Chapter 10: Low Latency  (Kevin Smith)

In this chapter we cover what Low Latency means to BizTalk solutions and how you can measure it.  We then drill into a variety of techniques that you can employ to reduce latency for your solution.

We cover how low latency can be reduced by adjusting configuration settings, calling Send Ports directly from Orchestrations and the implications that you must consider when doing this and how you can call Web Services directly from Orchestrations and how you manage thread issues with this approach.

Chapter 11: Administration  (Ewan Fairweather)

In this chapter we cover everything required to administer BizTalk effectively, it’s a great resource for Administrators as well as developers. The chapter covers the key administration tools, tasks that you need to undertake and highlights areas that are often overlooked such as SSO maintenance, suspended instances subscriptions, etc.

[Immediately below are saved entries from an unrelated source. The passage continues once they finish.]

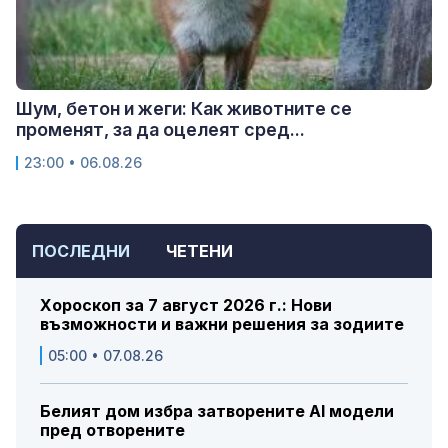
Шум, бетон и жеги: Как животните се
променят, за да оцелеят сред...
23:00 • 06.08.26
ПОСЛЕДНИ
ЧЕТЕНИ
Хороскоп за 7 август 2026 г.: Нови
възможности и важни решения за зодиите
05:00 • 07.08.26
Белият дом избра затворените AI модели
пред отворените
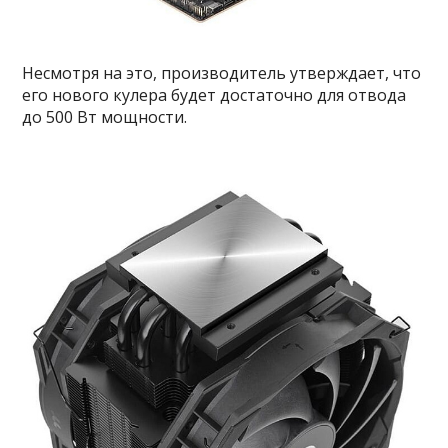
Несмотря на это, производитель утверждает, что
его нового кулера будет достаточно для отвода
до 500 Вт мощности.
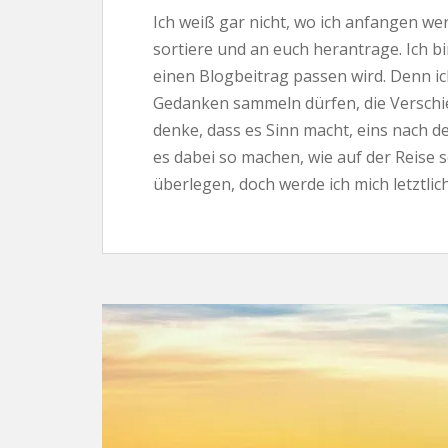
Ich weiß gar nicht, wo ich anfangen we
sortiere und an euch herantrage. Ich bin 
einen Blogbeitrag passen wird. Denn i
Gedanken sammeln dürfen, die Verschie
denke, dass es Sinn macht, eins nach d
es dabei so machen, wie auf der Reise 
überlegen, doch werde ich mich letztlic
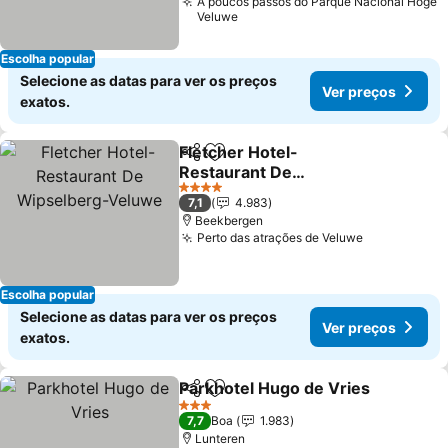
A poucos passos do Parque Nacional Hoge
Veluwe
Escolha popular
Selecione as datas para ver os preços
Ver preços
exatos.
Fletcher Hotel-
Partilhar
Adicionar aos favoritos
Restaurant De
Wipselberg-Veluwe
Ver preços
4 Estrelas
7,1
4.983
Beekbergen
Perto das atrações de Veluwe
Ver preços
Escolha popular
Selecione as datas para ver os preços
Ver preços
exatos.
Parkhotel Hugo de Vries
Partilhar
Adicionar aos favoritos
V
3 Estrelas
7,7
Boa
1.983
Lunteren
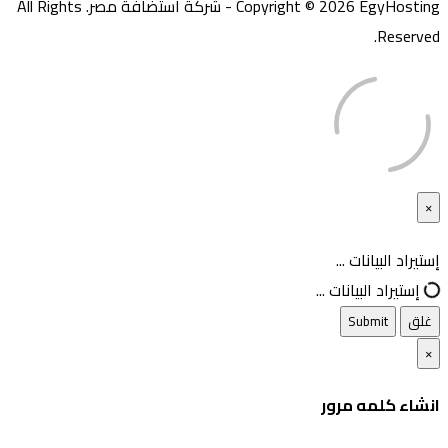
Copyright © 2026 EgyHosting - شركة استضافة مصر. All Rights
Reserved.
×
غلق
إستيراد البيانات ...
إستيراد البيانات ...
غلق
Submit
×
انشاء كلمه مرور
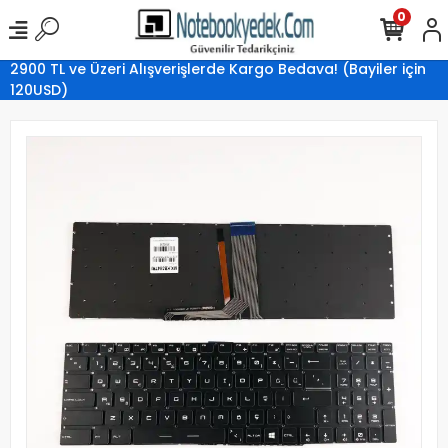
0
2900 TL ve Üzeri Alışverişlerde Kargo Bedava! (Bayiler için
120USD)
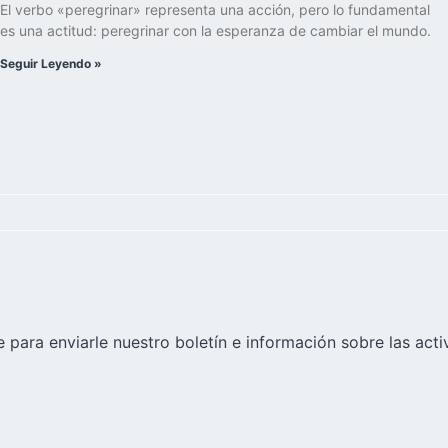
El verbo «peregrinar» representa una acción, pero lo fundamental
es una actitud: peregrinar con la esperanza de cambiar el mundo.
Seguir Leyendo »
 para enviarle nuestro boletín e información sobre las acti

The chapter also covers in great detail how the SQL Server used by BizTalk needs to be looked after including backup, log shipping and how you can monitor the performance of the SQL Server.  The chapter also covers MOM and how it can in conjunction with the BizTalk Management pack greatly simplify management.

Chapter 12: End to End Scenarios  (Darren Jefford)

In this chapter I highlight all of the End to End Scenarios that were shipped as part of BizTalk 2006, these are often overlooked but provide full working solutions of real-world customer scenarios that have been fully tested and demonstrate best practice.

Each scenario is supplied with complete source code and provides implementations that you can use within your own solution.  I cover each scenario and highlight key deliverables in each scenario such as the code required to use the SSO store for configuration data, an adapter to enable messages to be sent for “manual repair”, in-line pipeline invocation, etc.

Chapter 13: BizTalk Best Practices  (Darren Jefford)

In this chapter we cover a number of best practices and techniques that have been used in a number of projects, these include Orchestration Message Debatching, handling large messages, storing configuration data, subscribing to failure messages, message controller pattern, never have suspended messages or orchestrations, instrumenting your solution, etc.

Chapter 14: Windows Workflow and BizTalk  (Darren Jefford)

In this chapter we position cover the key concepts of Windows Workflow and how it fits with BizTalk Server, demonstrate how the BAM Interceptor for Windows Workflow works which is delivered as part of BizTalk Server 2006 R2 and position how BizTalk, WF and Sharepoint can be used together to provide compelling solutions.